Confira outros trechos da coletiva:

Alegorias

 Eu procuro fazer alegorias sempre muito diferentes umas das outras. Cada um sempre tem um carro preferido. São carros muito fortes no design e ficam na memória. Tenho até o problema de não poder usar essas estruturas nunca mais [risos]. As pessoas lembram o que é do ano passado. Lógico que costumo usar algumas fórmulas estruturais: por exemplo, eu faço o desfile para ser visto de lado. Meus carros se repetem de um lado e do outro. Não dou muita confiança para frente de carro. Eu preciso me preocupar com toda uma parafernália para julgamento, mas a minha receita de fazer carro é muito emblemática porque cada carro é muito diferente do outro.
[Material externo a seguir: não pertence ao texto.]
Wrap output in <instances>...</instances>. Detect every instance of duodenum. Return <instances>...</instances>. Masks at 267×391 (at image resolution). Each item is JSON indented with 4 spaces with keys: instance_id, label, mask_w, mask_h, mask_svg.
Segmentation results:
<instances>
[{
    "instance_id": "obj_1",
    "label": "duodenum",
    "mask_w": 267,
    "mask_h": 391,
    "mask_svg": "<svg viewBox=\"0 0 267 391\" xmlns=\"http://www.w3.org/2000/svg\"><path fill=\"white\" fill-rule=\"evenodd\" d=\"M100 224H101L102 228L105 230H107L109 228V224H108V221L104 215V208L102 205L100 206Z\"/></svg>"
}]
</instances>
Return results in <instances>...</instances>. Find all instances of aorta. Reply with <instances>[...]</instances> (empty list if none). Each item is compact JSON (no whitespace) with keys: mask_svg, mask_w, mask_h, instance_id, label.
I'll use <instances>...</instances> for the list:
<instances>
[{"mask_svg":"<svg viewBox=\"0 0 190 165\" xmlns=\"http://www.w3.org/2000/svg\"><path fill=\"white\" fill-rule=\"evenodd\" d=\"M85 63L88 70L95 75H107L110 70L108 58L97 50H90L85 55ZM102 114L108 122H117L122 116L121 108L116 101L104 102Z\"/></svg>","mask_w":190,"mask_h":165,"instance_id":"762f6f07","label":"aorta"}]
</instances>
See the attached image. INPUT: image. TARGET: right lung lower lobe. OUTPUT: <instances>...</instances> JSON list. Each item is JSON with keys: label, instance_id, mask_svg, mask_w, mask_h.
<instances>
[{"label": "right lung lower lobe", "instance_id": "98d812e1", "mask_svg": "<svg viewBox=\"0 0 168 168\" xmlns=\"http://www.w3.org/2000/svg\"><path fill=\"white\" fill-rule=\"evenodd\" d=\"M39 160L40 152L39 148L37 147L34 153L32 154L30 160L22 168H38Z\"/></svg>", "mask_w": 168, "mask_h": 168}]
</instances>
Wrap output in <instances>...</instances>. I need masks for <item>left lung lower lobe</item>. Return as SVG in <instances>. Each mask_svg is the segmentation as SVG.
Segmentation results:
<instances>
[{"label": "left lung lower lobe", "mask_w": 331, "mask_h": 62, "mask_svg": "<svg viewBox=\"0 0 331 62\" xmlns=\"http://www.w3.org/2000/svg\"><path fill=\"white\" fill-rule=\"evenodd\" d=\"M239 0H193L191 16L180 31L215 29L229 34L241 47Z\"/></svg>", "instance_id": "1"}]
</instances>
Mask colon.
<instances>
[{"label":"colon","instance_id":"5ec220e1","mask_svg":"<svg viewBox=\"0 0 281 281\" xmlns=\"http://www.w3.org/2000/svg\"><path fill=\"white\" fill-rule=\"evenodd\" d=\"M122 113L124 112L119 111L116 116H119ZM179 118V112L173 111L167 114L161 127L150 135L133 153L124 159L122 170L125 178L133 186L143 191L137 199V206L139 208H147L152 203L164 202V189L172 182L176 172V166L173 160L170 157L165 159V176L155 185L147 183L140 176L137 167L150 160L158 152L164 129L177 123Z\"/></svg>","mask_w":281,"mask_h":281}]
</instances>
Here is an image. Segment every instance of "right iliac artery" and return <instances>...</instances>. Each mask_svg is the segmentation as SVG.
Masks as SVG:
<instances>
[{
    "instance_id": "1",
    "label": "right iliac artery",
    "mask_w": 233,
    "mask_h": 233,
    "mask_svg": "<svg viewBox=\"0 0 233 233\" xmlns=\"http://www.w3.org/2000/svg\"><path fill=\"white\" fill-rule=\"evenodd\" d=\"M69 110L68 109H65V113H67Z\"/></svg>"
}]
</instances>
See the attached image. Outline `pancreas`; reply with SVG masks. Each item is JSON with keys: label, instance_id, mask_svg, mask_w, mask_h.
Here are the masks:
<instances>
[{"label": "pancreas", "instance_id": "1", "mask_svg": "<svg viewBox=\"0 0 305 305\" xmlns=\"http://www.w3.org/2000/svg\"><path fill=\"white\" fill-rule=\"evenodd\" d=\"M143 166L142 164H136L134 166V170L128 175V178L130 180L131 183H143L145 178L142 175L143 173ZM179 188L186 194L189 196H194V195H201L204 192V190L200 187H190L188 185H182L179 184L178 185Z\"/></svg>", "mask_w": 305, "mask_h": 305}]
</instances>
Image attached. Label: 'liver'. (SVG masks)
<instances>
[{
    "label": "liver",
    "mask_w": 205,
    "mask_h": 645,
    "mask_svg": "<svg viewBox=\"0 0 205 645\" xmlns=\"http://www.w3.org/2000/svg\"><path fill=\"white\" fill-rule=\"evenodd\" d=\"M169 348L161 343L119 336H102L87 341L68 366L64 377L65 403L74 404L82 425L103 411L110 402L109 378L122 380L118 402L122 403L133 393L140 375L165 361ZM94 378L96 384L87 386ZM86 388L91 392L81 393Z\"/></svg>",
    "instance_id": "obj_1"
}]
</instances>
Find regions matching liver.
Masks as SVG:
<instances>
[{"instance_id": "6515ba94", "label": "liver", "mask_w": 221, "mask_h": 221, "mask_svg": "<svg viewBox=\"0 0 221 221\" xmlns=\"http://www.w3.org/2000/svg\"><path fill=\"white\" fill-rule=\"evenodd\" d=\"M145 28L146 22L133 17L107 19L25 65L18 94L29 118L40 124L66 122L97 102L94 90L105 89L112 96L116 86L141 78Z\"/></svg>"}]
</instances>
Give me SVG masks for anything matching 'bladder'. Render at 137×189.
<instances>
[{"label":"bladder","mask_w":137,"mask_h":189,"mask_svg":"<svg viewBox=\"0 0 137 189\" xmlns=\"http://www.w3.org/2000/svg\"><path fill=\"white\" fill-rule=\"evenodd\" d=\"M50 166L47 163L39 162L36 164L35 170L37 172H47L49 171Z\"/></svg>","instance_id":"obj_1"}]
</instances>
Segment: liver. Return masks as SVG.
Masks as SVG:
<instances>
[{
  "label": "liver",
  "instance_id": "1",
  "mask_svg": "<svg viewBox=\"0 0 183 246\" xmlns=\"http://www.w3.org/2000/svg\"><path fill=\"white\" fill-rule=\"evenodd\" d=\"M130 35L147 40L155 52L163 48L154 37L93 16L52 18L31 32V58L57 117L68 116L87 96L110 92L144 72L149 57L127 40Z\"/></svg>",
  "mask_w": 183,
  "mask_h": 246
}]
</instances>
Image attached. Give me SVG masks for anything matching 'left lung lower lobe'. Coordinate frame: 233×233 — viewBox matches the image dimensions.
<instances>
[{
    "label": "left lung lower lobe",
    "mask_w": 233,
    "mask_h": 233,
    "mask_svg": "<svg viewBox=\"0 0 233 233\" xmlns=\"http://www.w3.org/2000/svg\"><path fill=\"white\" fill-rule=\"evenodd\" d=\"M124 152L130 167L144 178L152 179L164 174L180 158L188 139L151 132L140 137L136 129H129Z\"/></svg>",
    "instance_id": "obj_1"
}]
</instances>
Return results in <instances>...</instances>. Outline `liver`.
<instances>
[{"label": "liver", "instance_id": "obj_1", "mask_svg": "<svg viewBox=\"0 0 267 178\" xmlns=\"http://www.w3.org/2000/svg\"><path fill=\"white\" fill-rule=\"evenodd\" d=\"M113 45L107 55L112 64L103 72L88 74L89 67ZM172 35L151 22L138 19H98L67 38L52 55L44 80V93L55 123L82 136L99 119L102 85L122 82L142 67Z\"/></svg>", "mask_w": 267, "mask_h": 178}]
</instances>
Estou aprendendo muita coisa em São Paulo, montagens de alegorias de maneiras diferentes. Eu tenho condições de fazer carros muito mais facilmente lá do que aqui. Aqui eu tenho um maldito viaduto e uma maldita passarela que me limitam. Aqui é um sofrimento, eu passo por túnel, por árvore, buraco.  A estratégia do Sambódromo [de São Paulo] estar perto da Fábrica do Samba [a Cidade do Samba de SP] também facilita.

O carnaval lá é vertical, eles têm essa tara por altura. Um carro lá chega a 18 metros fácil. Eu tive que convencê-los de que não é bem assim. Mas eu vou tirar o tesão dos caras e fazer um carro baixo? Não, eu fiz o carro alto. Mas fiz dentro da realidade e dentro das possibilidades que eles têm, um projeto possível de terminar. Então é um carnaval da maneira como eles gostam, mas com a minha pegada.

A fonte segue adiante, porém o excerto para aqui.